Fabrication of magneto-resistive devices normally involves a sequence of processing steps during which many layers of metals and dielectrics are deposited and then patterned to form a magneto-resistive stack as well as electrodes for electrical connections. The magneto-resistive stack usually includes the free and pinned layers of the device, sandwiched around one or more dielectric layers functioning as the tunnel junction for the magnetic tunnel junction (MTJ) device. To define those millions of MTJ cells in each magnetic random access memory (MRAM) device and make them non-interacting to each other, precise patterning steps including RIE (reactive ion etching) are usually involved. During RIE, high energy ions remove materials vertically in those areas not masked by photoresist, separating one MTJ cell from another.
However, the high energy ions can also react with the non-removed materials laterally. For MTJ cells, this lateral reaction can form a damaged portion by oxygen, moisture and other chemicals on the sidewall, lowering the magneto-resistance ratio and coercivity. This damage is cell size dependent, meaning it becomes more severe when the cell size decreases for the future sub-nano node products. To solve this issue, pure physical etching techniques such as ion beam etching (IBE) have been applied to trim the surface of the MTJ stack to remove the damaged portion. However when trimmed by IBE directly, the volumes of the free layer and pinned layer decrease together, making the latter's size too small to stabilize the internal magnetic state, resulting in a smaller energy barrier and larger switching current. In addition, due to their non-volatile nature, IBE trimmed ferromagnetic materials in the pinned layer and bottom electrode can be re-deposited into the free layer and top electrode, resulting in shorted devices.
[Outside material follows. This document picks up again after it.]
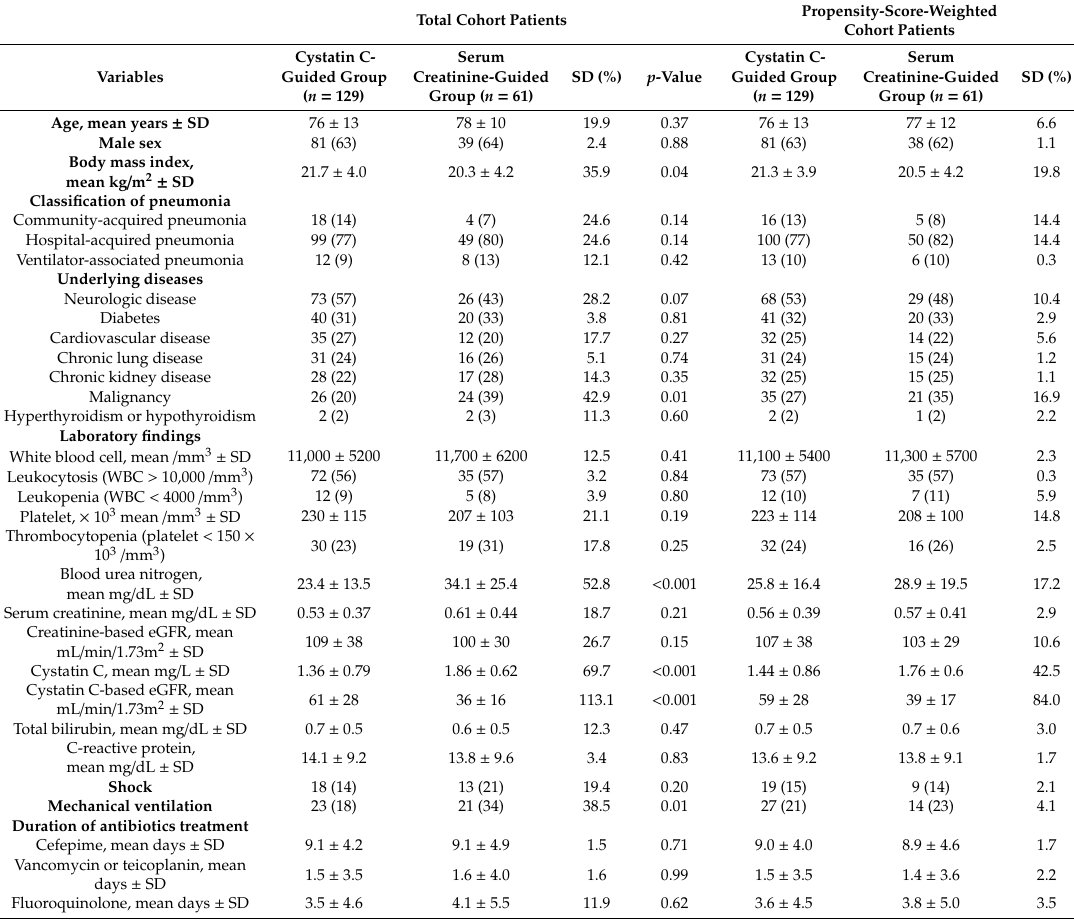
Table 1. Clinical characteristics of patients with hospitalized pneumonia who received cefepime treatment with renal dose adjustment according to cystatin C and serum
Several references teach methods to remove sidewall damage. These include U.S. Patent Applications 2017/0025603 (Nara), 2016/0020386 (Kim et al), and 2006/0132983 (Osugi et al). Other references teach methods of blocking material diffusion into a pinned layer. These include U.S. Patent Application 2016/0211441 (Deshpande et al) and U.S. Patent Application 2012/0012952 (Chen et al). All of these references are different from the present disclosure.